▶ **À FAIRE**:
**1.** Répondez à ces questions d'après l'extrait sur la lutte contre le gel :
(a) Quel prix le drone Protégel a-t-il obtenu au concours Agreen Startup ?
(b) À quelle hauteur environ l'appareil volera-t-il contre le gel radiatif ?
(c) Avec quel gaz ses brûleurs fonctionneront-ils ?
**2.** Recopiez à l'identique le passage de l'extrait sur la lutte contre le gel qui commence aux mots "Un drone ventilant" et s'arrête après les mots "pour le principe.".

▶ **EXTRAIT DU DOCUMENT**:
---

Produit fluidifiant la sève, drone soufflant ou encore générateur de brouillard. Voici les nouvelles solutions de lutte contre le gel.

Un drone ventilant et chauffant

Il a remporté le second prix ex æquo du concours Agreen Startup, organisé par les chambres d’agricultures sur le Salon de l’agriculture 2018. Le drone Protégel vise, comme son nom l’indique, à protéger les cultures du gel. Selon son concepteur, Gérard Strumpler, ce matériel, qui n’en est encore qu’au stade de projet, aura la particularité de pouvoir lutter aussi bien contre le gel radiatif que contre l’advectif. Dans le premier cas de figure, l’appareil volera à environ 10 m de haut et enclenchera ses ventilateurs, ce qui provoquera un brassage des couches d’air. Dans la seconde configuration, il se positionnera à 5 m d’altitude puis allumera ses brûleurs au propane qui émettront des flammes et réchaufferont l’air. Voilà pour le principe.

---

▶ **DONNÉES ENREGISTRÉES**:

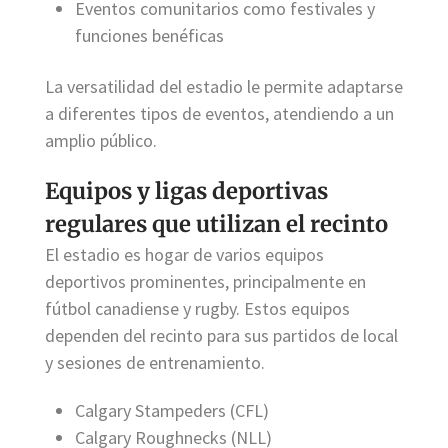
Eventos comunitarios como festivales y
funciones benéficas
La versatilidad del estadio le permite adaptarse
a diferentes tipos de eventos, atendiendo a un
amplio público.
Equipos y ligas deportivas
regulares que utilizan el recinto
El estadio es hogar de varios equipos
deportivos prominentes, principalmente en
fútbol canadiense y rugby. Estos equipos
dependen del recinto para sus partidos de local
y sesiones de entrenamiento.
Calgary Stampeders (CFL)
Calgary Roughnecks (NLL)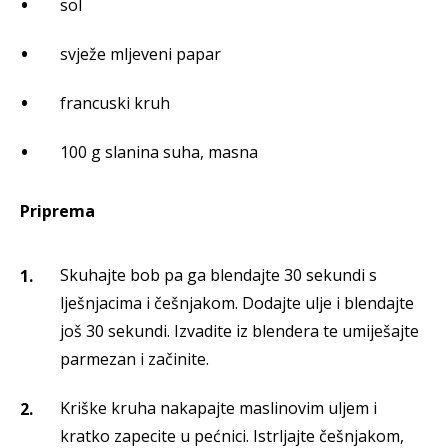
sol
svježe mljeveni papar
francuski kruh
100 g slanina suha, masna
Priprema
Skuhajte bob pa ga blendajte 30 sekundi s
lješnjacima i češnjakom. Dodajte ulje i blendajte
još 30 sekundi. Izvadite iz blendera te umiješajte
parmezan i začinite.
Kriške kruha nakapajte maslinovim uljem i
kratko zapecite u pećnici. Istrljajte češnjakom,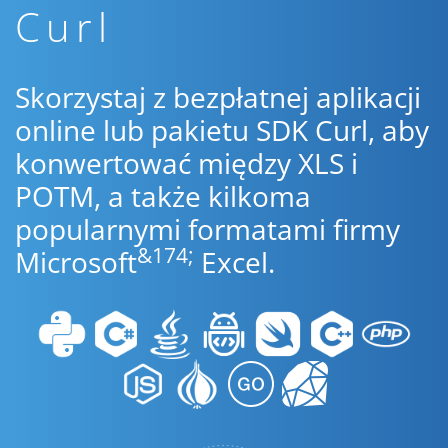
Curl
Skorzystaj z bezpłatnej aplikacji
online lub pakietu SDK Curl, aby
konwertować między XLS i
POTM, a także kilkoma
popularnymi formatami firmy
&174;
Microsoft
Excel.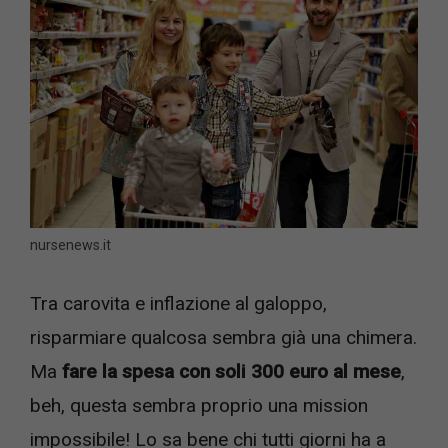
nursenews.it
Tra carovita e inflazione al galoppo,
risparmiare qualcosa sembra già una chimera.
Ma
fare la spesa con soli 300 euro al mese
,
beh, questa sembra proprio una mission
impossibile! Lo sa bene chi tutti giorni ha a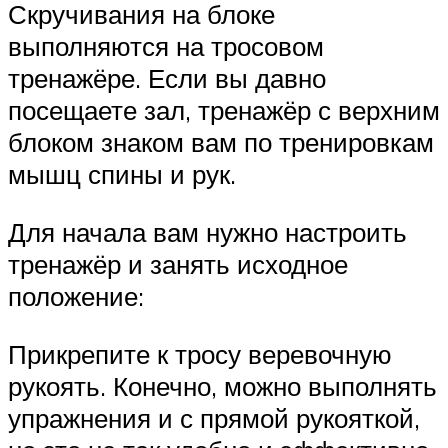
Скручивания на блоке
выполняются на тросовом
тренажёре. Если вы давно
посещаете зал, тренажёр с верхним
блоком знаком вам по тренировкам
мышц спины и рук.
Для начала вам нужно настроить
тренажёр и занять исходное
положение:
Прикрепите к тросу веревочную
рукоять. Конечно, можно выполнять
упражнения и с прямой рукояткой,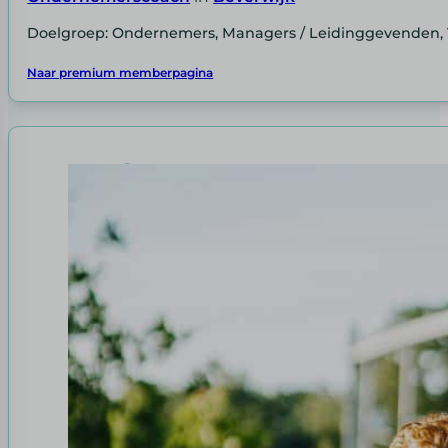
Doelgroep: Ondernemers, Managers / Leidinggevenden, 
Naar premium memberpagina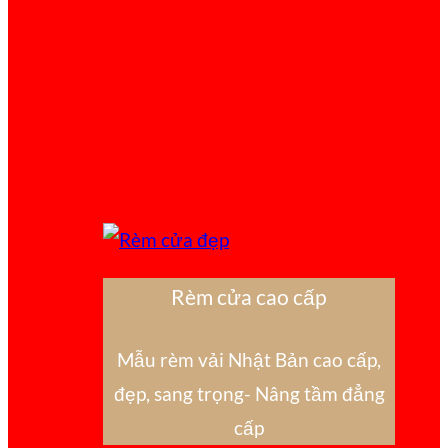
Rèm cửa cao cấp
Mẫu rèm vải Nhật Bản cao cấp,
đẹp, sang trọng- Nâng tầm đẳng
cấp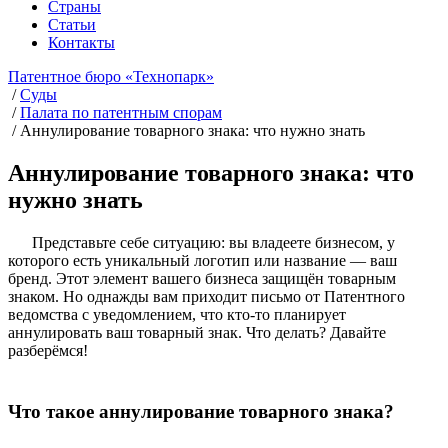
Страны
Статьи
Контакты
Патентное бюро «Технопарк»
/
Суды
/
Палата по патентным спорам
/
Аннулирование товарного знака: что нужно знать
Аннулирование товарного знака: что
нужно знать
Представьте себе ситуацию: вы владеете бизнесом, у
которого есть уникальный логотип или название — ваш
бренд. Этот элемент вашего бизнеса защищён товарным
знаком. Но однажды вам приходит письмо от Патентного
ведомства с уведомлением, что кто-то планирует
аннулировать ваш товарный знак. Что делать? Давайте
разберёмся!
Что такое аннулирование товарного знака?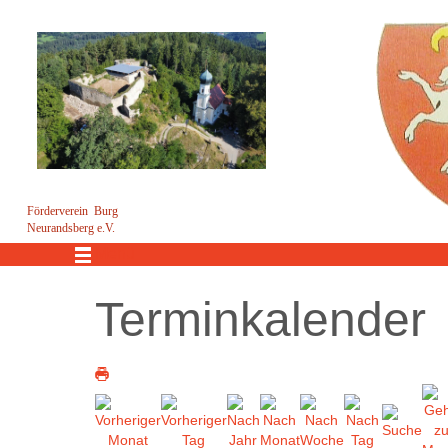
Förderverein Burg
Neurandsberg e.V.
Menü
Terminkalender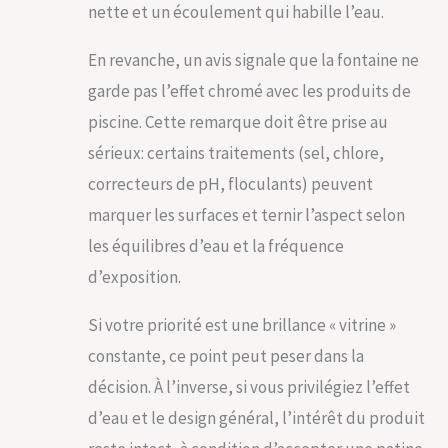
nette et un écoulement qui habille l’eau.
En revanche, un avis signale que la fontaine ne
garde pas l’effet chromé avec les produits de
piscine. Cette remarque doit être prise au
sérieux: certains traitements (sel, chlore,
correcteurs de pH, floculants) peuvent
marquer les surfaces et ternir l’aspect selon
les équilibres d’eau et la fréquence
d’exposition.
Si votre priorité est une brillance « vitrine »
constante, ce point peut peser dans la
décision. À l’inverse, si vous privilégiez l’effet
d’eau et le design général, l’intérêt du produit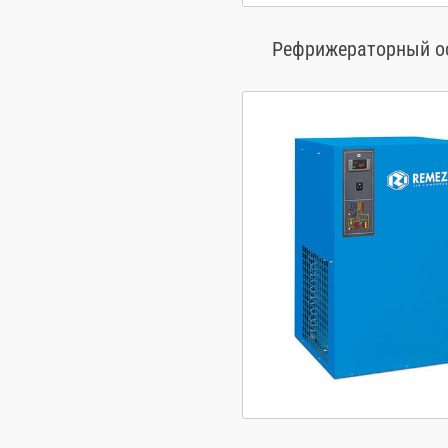
Рефрижераторный ос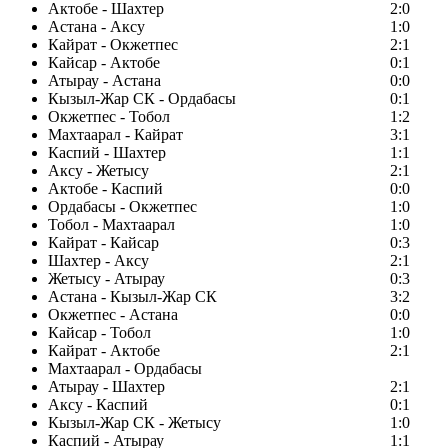
Актобе - Шахтер
2:0
Астана - Аксу
1:0
Кайрат - Окжетпес
2:1
Кайсар - Актобе
0:1
Атырау - Астана
0:0
Кызыл-Жар СК - Ордабасы
0:1
Окжетпес - Тобол
1:2
Махтаарал - Кайрат
3:1
Каспий - Шахтер
1:1
Аксу - Жетысу
2:1
Актобе - Каспий
0:0
Ордабасы - Окжетпес
1:0
Тобол - Махтаарал
1:0
Кайрат - Кайсар
0:3
Шахтер - Аксу
2:1
Жетысу - Атырау
0:3
Астана - Кызыл-Жар СК
3:2
Окжетпес - Астана
0:0
Кайсар - Тобол
1:0
Кайрат - Актобе
2:1
Махтаарал - Ордабасы
Атырау - Шахтер
2:1
Аксу - Каспий
0:1
Кызыл-Жар СК - Жетысу
1:0
Каспий - Атырау
1:1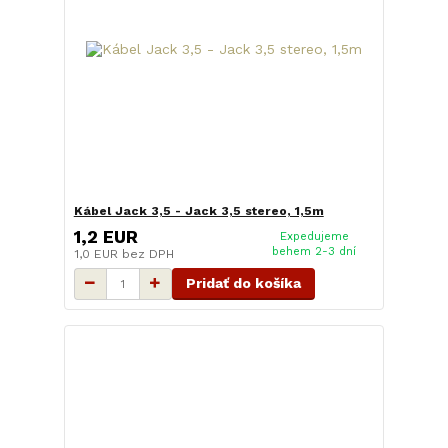
Kábel Jack 3,5 - Jack 3,5 stereo, 1,5m
1,2 EUR
Expedujeme
behem 2-3 dní
1,0 EUR
bez DPH
Pridať do košíka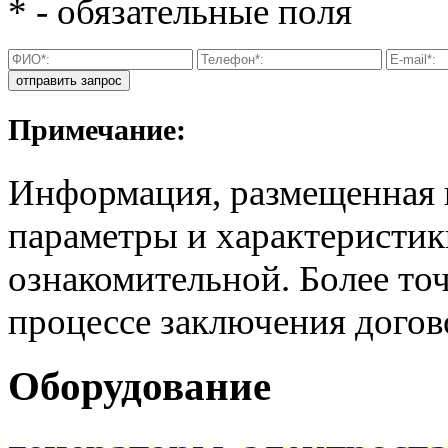
* - обязательные поля
Примечание:
Информация, размещенная н
параметры и характеристик
ознакомительной. Более то
процессе заключения догов
Оборудование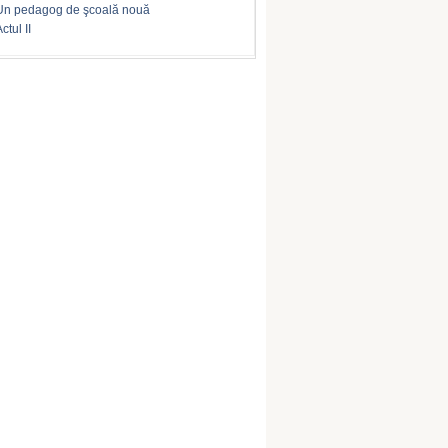
Un pedagog de şcoală nouă
ctul II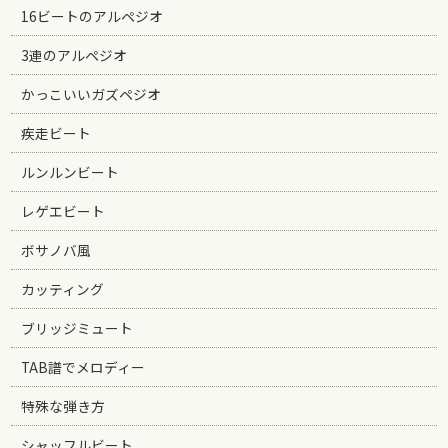
16ビートのアルペジオ
3連のアルペジオ
かっこいいガズペジオ
疾走ビート
ルンルンビート
レゲエビート
ボサノバ風
カッティング
ブリッジミュート
TAB譜でメロディー
特殊な弾き方
シャッフルビート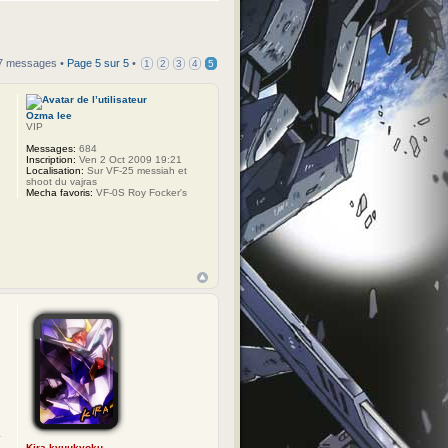
7 messages •
Page
5
sur
5
•
1
2
3
4
5
Ozma lee
VIP
Messages:
684
Inscription:
Ven 2 Oct 2009 19:21
Localisation:
Sur VF-25 messiah et
shoot du vajras
Mecha favoris:
VF-0S Roy Focker's
Kira-kyuukyoku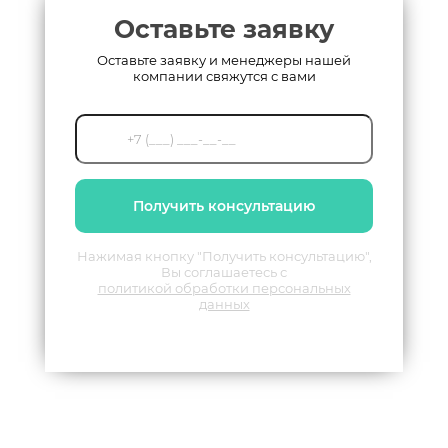
Оставьте заявку
Оставьте заявку и менеджеры нашей
компании свяжутся с вами
Получить консультацию
Нажимая кнопку "Получить консультацию",
Вы соглашаетесь с
политикой обработки персональных
данных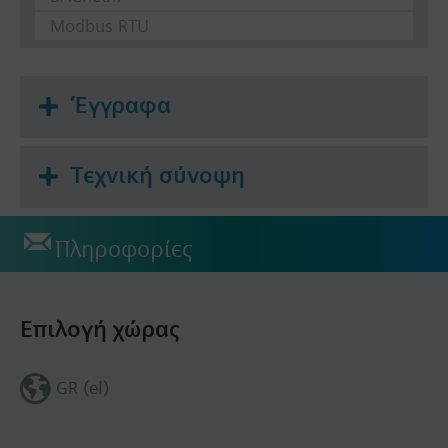
Modbus RTU
Έγγραφα
Τεχνική σύνοψη
Πληροφορίες
Επιλογή χώρας
GR (el)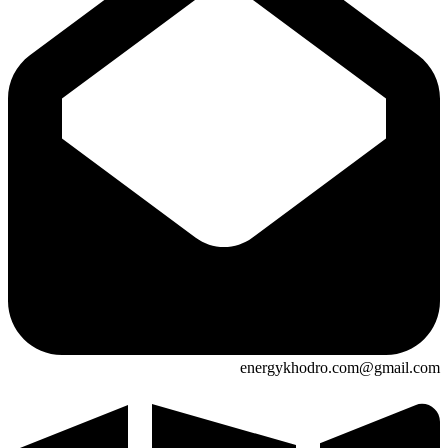
energykhodro.com@gmail.com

---

▶ **RÉPONSES**:
**1.**
(a) Le second prix ex æquo.
(b) À environ 10 m.
(c) Au propane.

**2.**
Un drone ventilant et chauffant

Il a remporté le second prix ex æquo du concours Agreen Startup, organisé par les chambres d’agricultures sur le Salon de l’agriculture 2018. Le drone Protégel vise, comme son nom l’indique, à protéger les cultures du gel. Selon son concepteur, Gérard Strumpler, ce matériel, qui n’en est encore qu’au stade de projet, aura la particularité de pouvoir lutter aussi bien contre le gel radiatif que contre l’advectif. Dans le premier cas de figure, l’appareil volera à environ 10 m de haut et enclenchera ses ventilateurs, ce qui provoquera un brassage des couches d’air. Dans la seconde configuration, il se positionnera à 5 m d’altitude puis allumera ses brûleurs au propane qui émettront des flammes et réchaufferont l’air. Voilà pour le principe.